The Prime Minister’s Office has also launched a first-ever National Youth Development Framework and the Prime Minister’s Kamyab Jawan: National Youth Development Programme as the Government’s youth-centred national vision and action plan. Underpinned by the UNDP NHDR 2017, both the Framework and the Programme envision three critical investments that Pakistan can and must make for its progress: 1) Quality Education; 2) Gainful Employment; 3) Meaningful Engagement.

With these three ‘Es’ are identified strategic investments in six thematic areas to be executed through collaborative action by the Federal and Provincial Governments under the Programme: 1) Mainstreaming of Marginalised Youth; 2) Economic Empowerment; 3) Civic Engagement; 4) Social Protection; 5) Health & Wellbeing; and 6) Youth-focused Institutional Reforms.

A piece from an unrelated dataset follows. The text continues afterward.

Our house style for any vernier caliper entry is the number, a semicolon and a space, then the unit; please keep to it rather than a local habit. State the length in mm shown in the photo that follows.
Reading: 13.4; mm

The Government is also planning to launch a first-ever survey-based National Youth Development Index, which will capture data on youth’s socio-economic status and aspirations at the district level, to generate informed and evidence-based policymaking.

The scope of this demographic challenge is too big for any single entity to adequately cover. Recognising that following the 18th constitutional amendment, youth is now a provincial subject to meet this challenge requires coordination and synergies across the centre and provinces. It needs collaborative programming and budgeting that is inclusive and responsive to the needs and contexts of all young people. Ensuring that no young person is left behind requires all stakeholders to work together by pooling resources, leveraging capacities and combining strengths to achieve this objective, that all major political parties included in their 2018 election manifestos.

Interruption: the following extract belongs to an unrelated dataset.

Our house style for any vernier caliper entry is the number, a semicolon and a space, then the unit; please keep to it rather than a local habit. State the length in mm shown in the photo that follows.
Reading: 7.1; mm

A successful example of forging federal-provincial and national-global alliances for youth is UNDP’s flagship Youth Empowerment Programme. Guided by NHDR’s three ‘Es’ framework, the programme supports the Government in the implementation of priorities related to youth empowerment, engagement and employment.

The Prime Minister’s Office and UNDP are working together to help create a national ecosystem whereby youth are provided constitutional recognition, social protection, and gainful opportunities through pro-youth legislation leading to a sustainable platform for action. Towards this goal, our shared ambition calls for a political coalition for pro-youth policies and programmes, as well as by leveraging public-private partnerships and global alliances.

The best hope for Pakistan is supporting economically productive, politically responsible and socially integrated youth who espouse the values of merit, equity, volunteerism, and tolerance. Drawing on partnerships, such this with UNDP, the Government of Pakistan is committed to position Pakistan’s youth as Kamyab Jawan (successful youth) — in all spheres of life.

Published in The Express Tribune, September 1st, 2019.